Obviously, it would have been much preferable for Semenya and her family to understand the purpose of the tests and examination, get the results and then make a choice about whether she was up for dealing with the kind of scrutiny that she has faced. Furthermore, if her medical condition is such that she has other decisions to make affecting her lifestyle, gender identity and future health, those things are more important than an athletic career.
Yes, it’s unfortunate that it had to be played out publicly to the degree that it has. But we can still hope for a happy resolution for Semenya – one that she gets to choose herself and is comfortable with.

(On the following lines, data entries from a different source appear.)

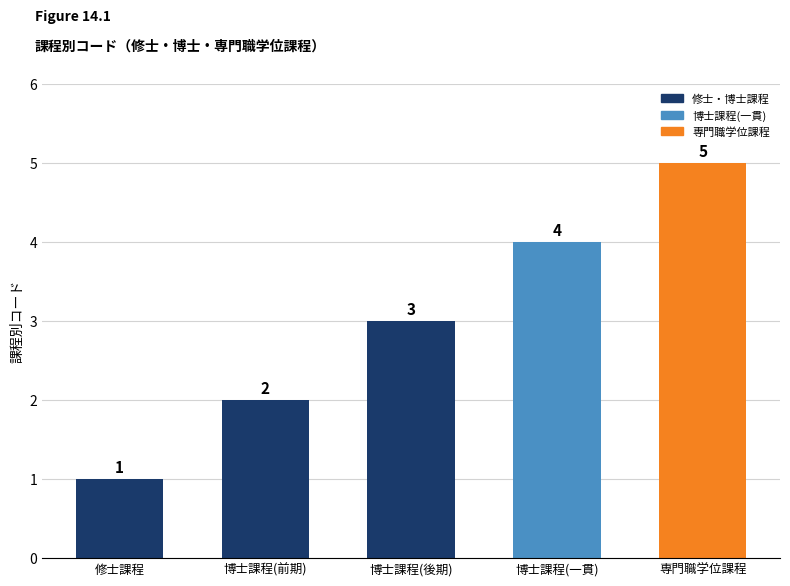

What position from the left is 博士課程(後期)?

3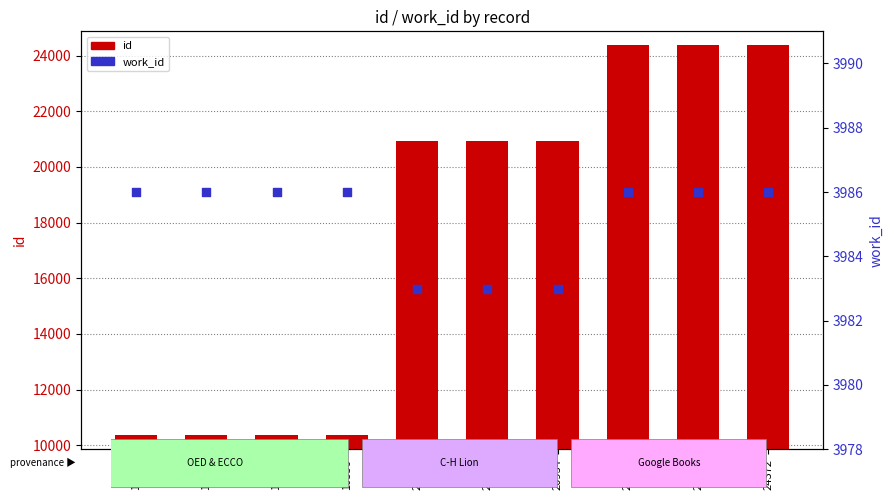

Which series has the widest spread of Y values?

id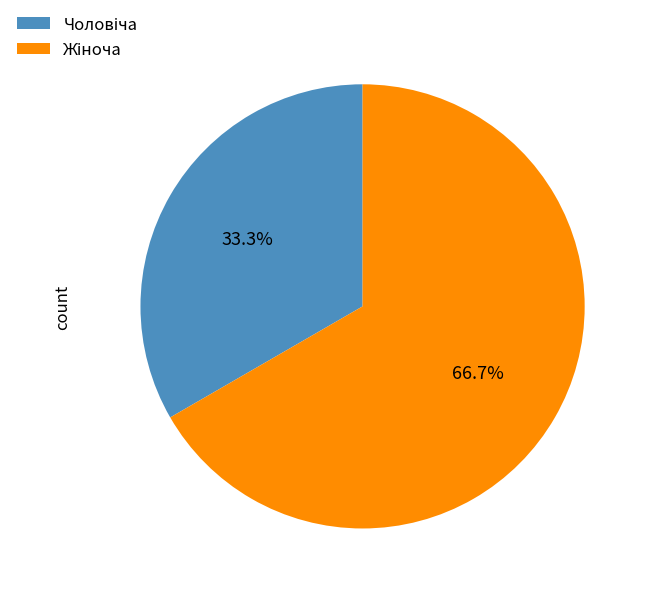

To the nearest percent, what is the difference between the largest and smallest slice percentages?

33%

For Mike Penner/Christine Daniels, a resolution has come, at least as we know it on this earth. Mike’s circumstance, as I understand it, was different than what’s believed to be the case for Semenya. Mike’s gender was not ambiguous from a physical standpoint; he was biologically male. But as Mike wrote, his brain was “wired” female. He apparently spent a lifetime looking for the means of resolving this conflict.

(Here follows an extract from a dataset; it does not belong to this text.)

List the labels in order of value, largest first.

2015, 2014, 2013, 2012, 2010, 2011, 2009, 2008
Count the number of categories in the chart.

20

It seemed two years ago that becoming Christine _ becoming “she” _ was the answer. Then it seemed perhaps it wasn’t. Mike/Christine’s situation was public because of his/her profession and the choice to reveal it. But it was, ultimately, the most private of struggles.
Mike/Christine died Friday at age 52. The official cause of death has not been announced, but it is believed to be a suicide. I feel grief-stricken about Mike/Christine’s pain, the loss of such a talented person, and for those loved ones left behind. Everyone wishes there had been another ending. And yet it is only the person who fights such a battle who can determine if there is strength enough to go on.
I also found myself feeling guilty throughout writing this blog entry because I was unsure the “right” name or pronouns to use for Mike/Christine… then reminded myself there is no “right” to be decided by anyone but that person. And sometimes, even that person can’t decide _ and shouldn’t have to.
Because there is no standardized description for what they are, other than wonderfully and beautifully human.